- [Problem details]: Draw out every line with the word "Bistrița" from the listing below.

### Dataset entries

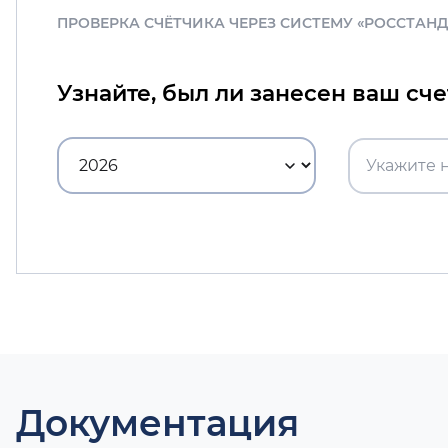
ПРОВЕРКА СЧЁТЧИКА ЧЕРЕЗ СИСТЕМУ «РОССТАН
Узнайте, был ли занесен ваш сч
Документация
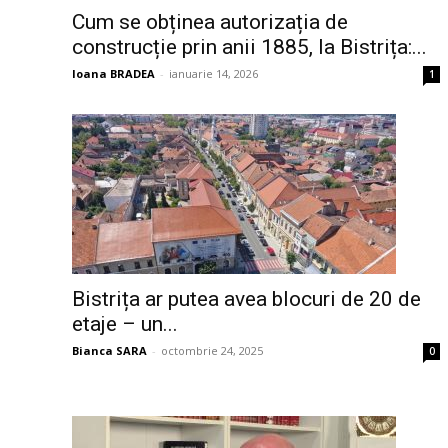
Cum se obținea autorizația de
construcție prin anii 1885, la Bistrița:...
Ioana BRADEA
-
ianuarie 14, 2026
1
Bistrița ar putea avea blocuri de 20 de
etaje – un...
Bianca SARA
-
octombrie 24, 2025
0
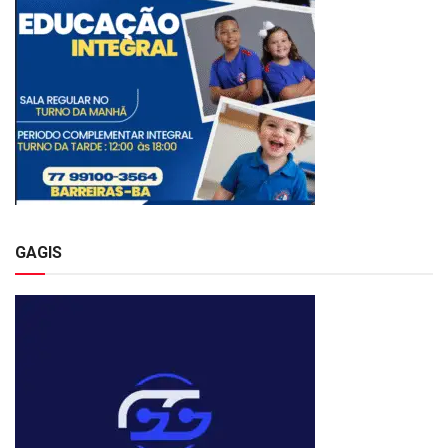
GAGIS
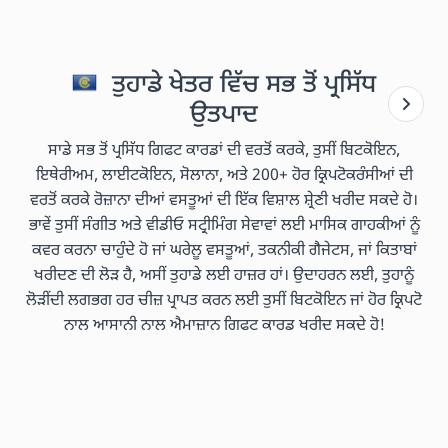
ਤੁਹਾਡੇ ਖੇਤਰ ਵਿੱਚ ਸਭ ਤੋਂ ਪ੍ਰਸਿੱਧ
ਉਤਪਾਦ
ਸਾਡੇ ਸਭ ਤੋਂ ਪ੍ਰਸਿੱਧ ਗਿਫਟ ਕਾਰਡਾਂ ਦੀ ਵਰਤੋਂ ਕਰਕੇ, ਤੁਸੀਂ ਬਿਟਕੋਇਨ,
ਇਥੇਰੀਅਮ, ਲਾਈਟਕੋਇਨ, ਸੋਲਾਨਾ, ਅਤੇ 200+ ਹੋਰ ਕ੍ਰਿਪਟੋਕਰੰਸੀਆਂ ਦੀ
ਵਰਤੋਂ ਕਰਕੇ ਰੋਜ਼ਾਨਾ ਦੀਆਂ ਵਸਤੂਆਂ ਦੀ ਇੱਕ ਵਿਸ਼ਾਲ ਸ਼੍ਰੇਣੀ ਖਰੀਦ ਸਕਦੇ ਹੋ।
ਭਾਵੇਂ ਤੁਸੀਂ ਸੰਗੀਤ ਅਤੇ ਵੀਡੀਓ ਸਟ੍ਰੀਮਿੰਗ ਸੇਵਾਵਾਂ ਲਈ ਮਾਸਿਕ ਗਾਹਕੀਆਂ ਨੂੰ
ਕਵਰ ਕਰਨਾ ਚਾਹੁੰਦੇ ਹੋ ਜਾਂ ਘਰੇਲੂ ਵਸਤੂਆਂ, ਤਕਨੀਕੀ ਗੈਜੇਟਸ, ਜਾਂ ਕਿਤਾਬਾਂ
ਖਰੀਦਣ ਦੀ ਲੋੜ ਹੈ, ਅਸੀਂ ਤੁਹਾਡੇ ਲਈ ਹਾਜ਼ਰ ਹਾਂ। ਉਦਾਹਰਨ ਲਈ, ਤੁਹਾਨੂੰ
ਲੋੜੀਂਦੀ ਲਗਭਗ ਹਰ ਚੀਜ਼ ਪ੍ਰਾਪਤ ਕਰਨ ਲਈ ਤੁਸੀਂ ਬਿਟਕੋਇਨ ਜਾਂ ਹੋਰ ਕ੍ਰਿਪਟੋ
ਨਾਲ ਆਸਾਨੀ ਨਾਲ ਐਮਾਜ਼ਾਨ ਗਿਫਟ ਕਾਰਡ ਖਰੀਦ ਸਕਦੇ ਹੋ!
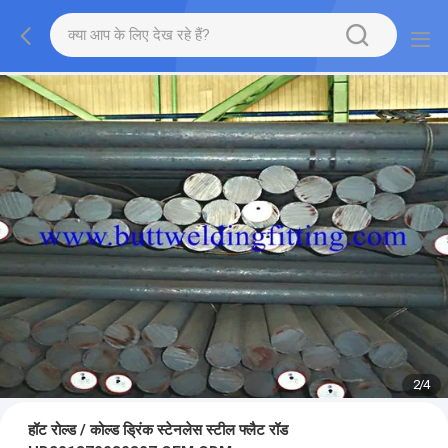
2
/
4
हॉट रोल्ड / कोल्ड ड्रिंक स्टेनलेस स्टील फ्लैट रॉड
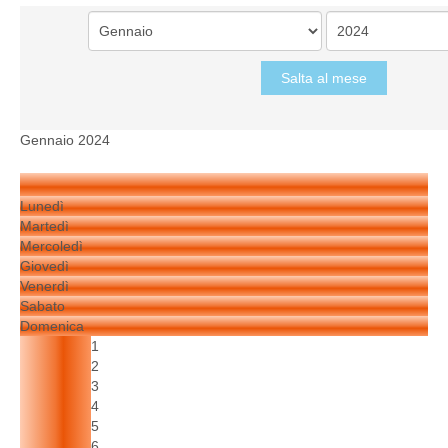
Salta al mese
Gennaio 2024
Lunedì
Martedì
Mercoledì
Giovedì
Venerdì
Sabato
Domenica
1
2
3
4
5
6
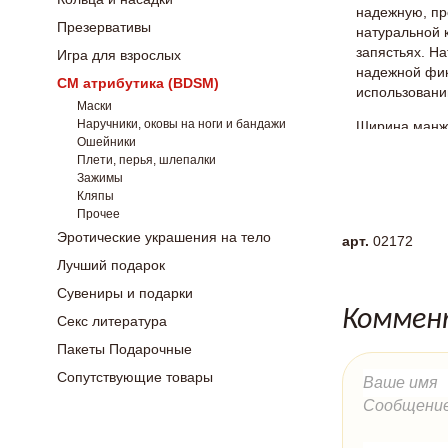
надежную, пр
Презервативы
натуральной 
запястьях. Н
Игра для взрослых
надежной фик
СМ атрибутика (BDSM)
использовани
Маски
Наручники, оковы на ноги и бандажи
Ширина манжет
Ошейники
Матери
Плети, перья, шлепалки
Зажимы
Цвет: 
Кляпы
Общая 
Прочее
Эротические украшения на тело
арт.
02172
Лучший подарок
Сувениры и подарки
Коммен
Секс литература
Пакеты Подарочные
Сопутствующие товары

######

- [Result for this task]:
construcție prin anii 1885, la Bistrița:...
Bistrița ar putea avea blocuri de 20 de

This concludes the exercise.